Personally, I don’t think I could ever collect too many cranberry recipes. Talk about fresh, local, and seasonal– for those of us in the northeast, cranberries completely fit the ideal of what is “in” right now, foodwise. Plus they are pretty, like little jewels and they freeze so easily. You can just take that fresh bag of cranberries you bought at the store and throw it in the freezer if it looks like you are not going to use it in time. Once these shiny red berries begin appearing at the market in abundance, there is no way I can wait until thanksgiving to cook and bake with them. Luckily, I am a recipe and cookbook hoarder, and when I was looking through my fall clippings from years and years worth of Gourmet magazines (sniff…sigh) I found this little gem from the November 2005 issue.
This Cranberry Walnut Cake is made here in a 10-inch cast iron pan, but if you do not have one of those, a sturdy 10-inch cake pan should be fine. Just make the topping in a saucepan first and transfer it to the cake pan (which you should grease in this case) right before you pour in the batter.
Cranberry Walnut Upside-Down Cake, from Gourmet, November 2005
Active Time: 30 minutes
Start to Finish: 2-ish hours (including cooling)
Serves 8 (so they say)
For the Topping
1/2 stick (1/4 cup) unsalted butter or earth balance spread
3/4 cup packed light brown sugar (I used 1/2 a cup and it was plenty)
1 3/4 cups (7 oz.) fresh or frozen cranberries- if frozen, do not thaw
3/4 cup coarsely chopped walnuts (3 oz.), toasted (10 minutes at 325 F should do it)
For the Cake
1 1/2 cups all-purpose flour (I used whole pastry, and it worked just fine)
1 1/2 tsp baking powder
1 tsp baking soda
1/2 tsp salt
1 stick (1/2 cup) unsalted butter or 8 Tbs Earth Balance margarine, softened
3/4 cup granulated sugar (I used 1/2 cup)
2 large eggs
1/2 tsp vanilla
3/4 cup well-shaken buttermilk or soy milk with 2 tsp of apple cider vinegar stirred in, to curdle it (this is my standard substitute for buttermilk, and works well, and tastes really good. Just let it sit for a few minutes so the vinegar can work, before adding to the other ingredients)
Melt the butter of Earth Balance in a 10-inch cast iron skillet over moderate heat, then swirl to coat bottom and side of skillet and stir in brown sugar.

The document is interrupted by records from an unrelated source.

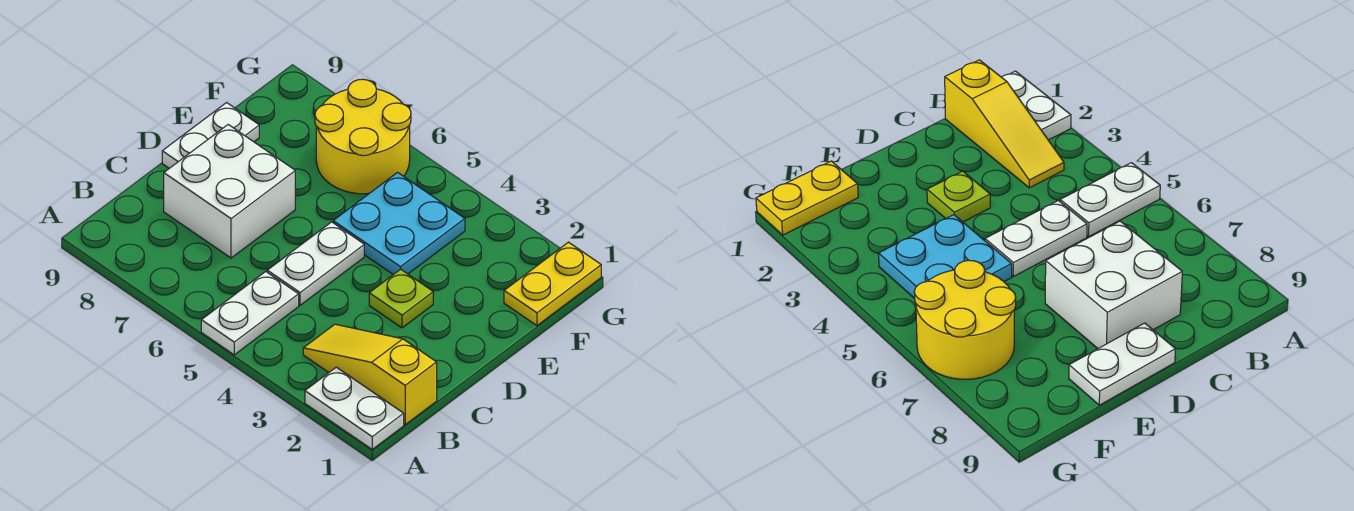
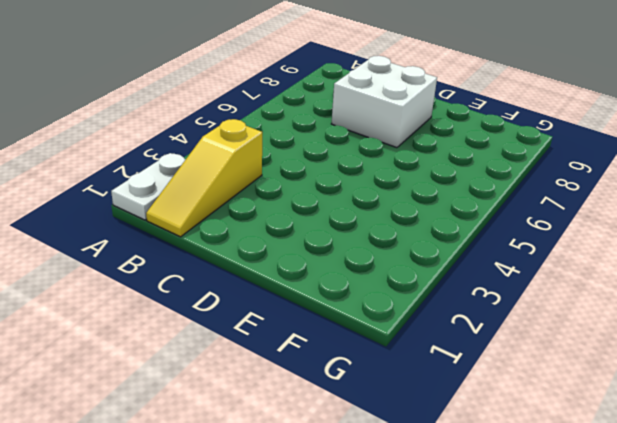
yellow slope B1:B3 level 1 top 3 -> yellow slope B1:B3 level 1 top 1
none -> white plate A5:B5 level 1
none -> white plate C5:D5 level 1

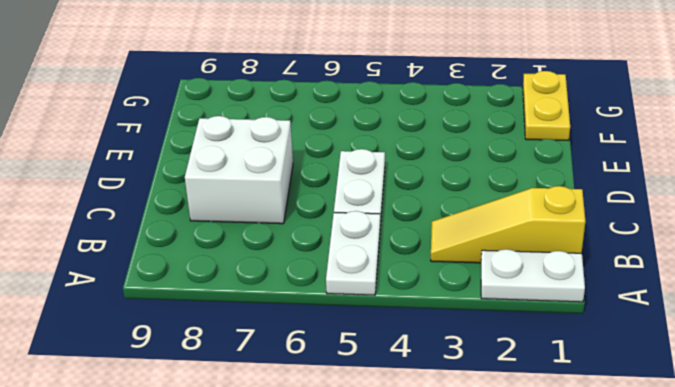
none -> lime plate D3 level 1
none -> white plate D9:E9 level 1

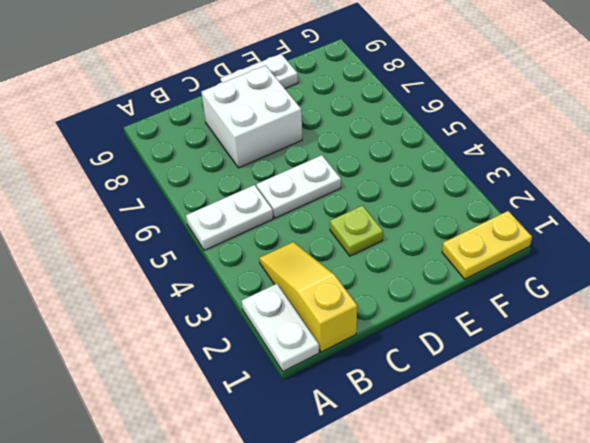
none -> cyan plate E4:F5 level 1
none -> yellow round brick F6:G7 level 1

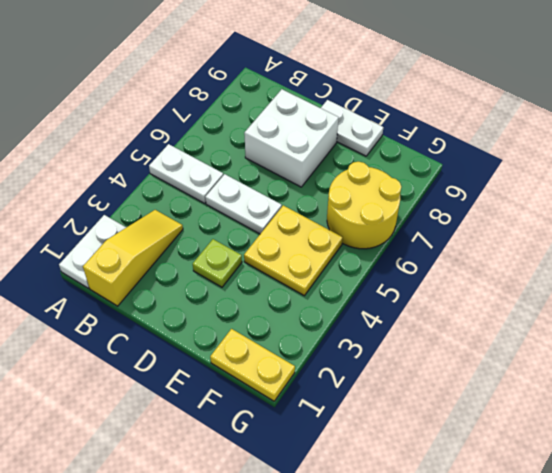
yellow plate E4:F5 level 1 -> cyan plate E4:F5 level 1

Simmer, stirring until sugar is dissolved, 1 – 2 minutes, then sprinkle cranberries and walnuts evenly over the mixture and remove from heat.
Put oven rack in middle position and preheat oven to 350 F.
Whisk together flour, baking powder, baking soda and salt. Beat together butter/Earth Balance and sugar in a large bowl with an electric mixer at high speed until light and fluffy, 4 -6 minutes. Add eggs one at a time, beating well after each addition. Beat in vanilla. Reduce speed to low and add flour mixture alternately in batches with buttermilk, beginning and ending with flour mixture and mixing until just combined. DO NOT OVERMIX.
Heat topping in skillet over moderately night heat until it starts to bubble, then gently spoon the batter over the topping and spread evenly. Quickly transfer to oven; bake until cake is golden brown and a wooden skewer comes out clean (or whatever sharp pokey thing you have on hand), ~25 minutes. Cool cake in pan on rack for 15 minutes. Run a thin knife around the inside edge of pan and invert cake onto plate. Cool completely on plate, on rack ~ 1 hour (or as long as you can stand it). Serve at room temperature.
You can make this cake ahead and keep, wrapped in plastic wrap at room temp for one day- after that I would recommend refrigerating it.